▸ **The exercise**: Please reproduce all the rows below word for word, leaving out the pictures.

▸ **Records provided**:
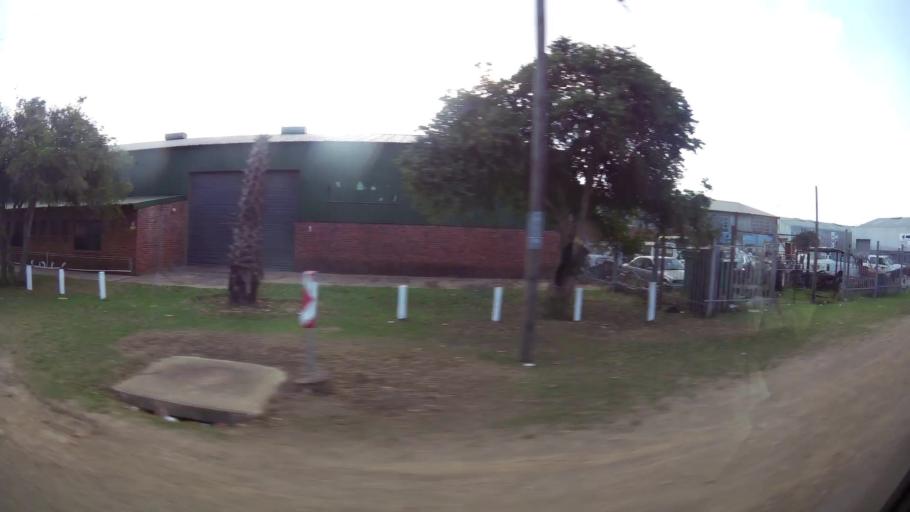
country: ZA
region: Eastern Cape
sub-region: Nelson Mandela Bay Metropolitan Municipality
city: Uitenhage
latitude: -33.7708
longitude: 25.3911
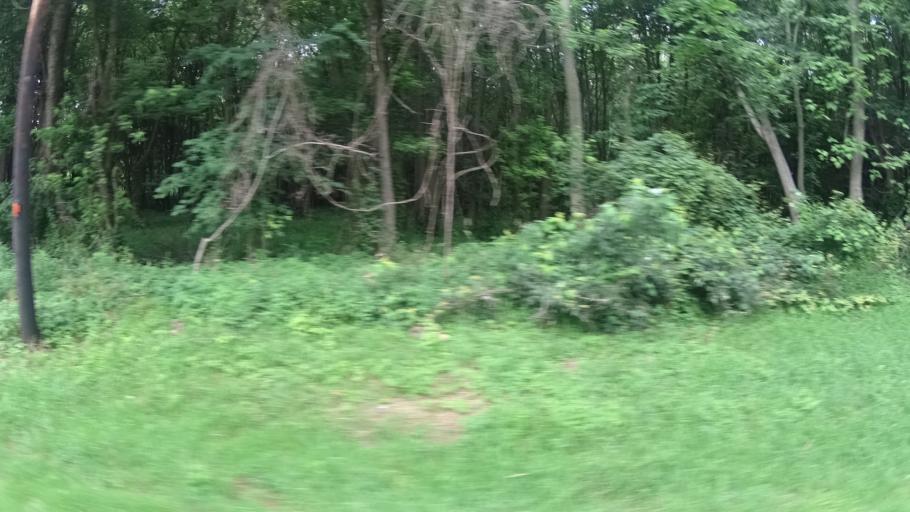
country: US
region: Ohio
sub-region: Huron County
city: Wakeman
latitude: 41.3070
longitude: -82.4812
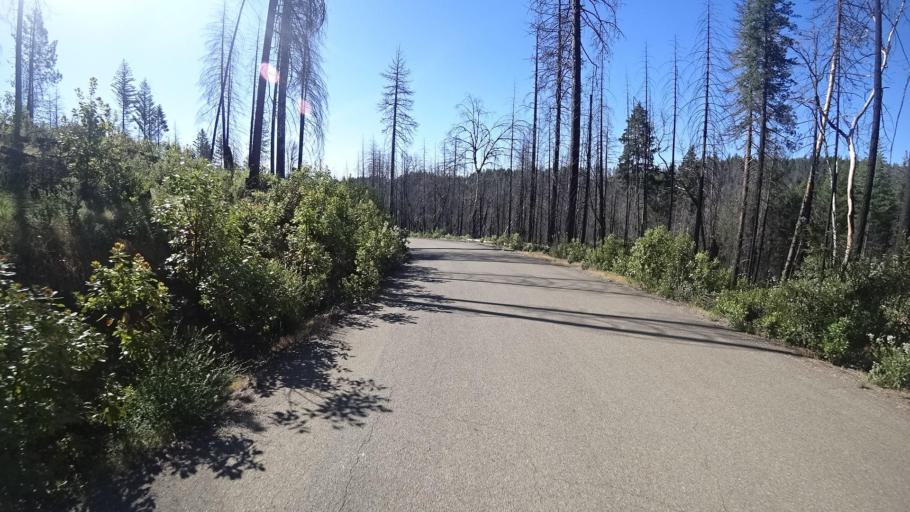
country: US
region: California
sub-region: Lake County
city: Upper Lake
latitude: 39.3974
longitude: -122.9647
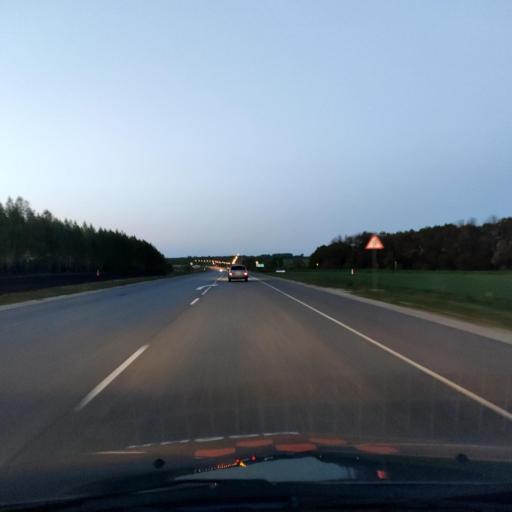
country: RU
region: Orjol
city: Zmiyevka
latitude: 52.7295
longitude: 36.3251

▸ **Answer for the task**:
country: ZA
region: Eastern Cape
sub-region: Nelson Mandela Bay Metropolitan Municipality
city: Uitenhage
latitude: -33.7708
longitude: 25.3911
country: US
region: Ohio
sub-region: Huron County
city: Wakeman
latitude: 41.3070
longitude: -82.4812
country: US
region: California
sub-region: Lake County
city: Upper Lake
latitude: 39.3974
longitude: -122.9647
country: RU
region: Orjol
city: Zmiyevka
latitude: 52.7295
longitude: 36.3251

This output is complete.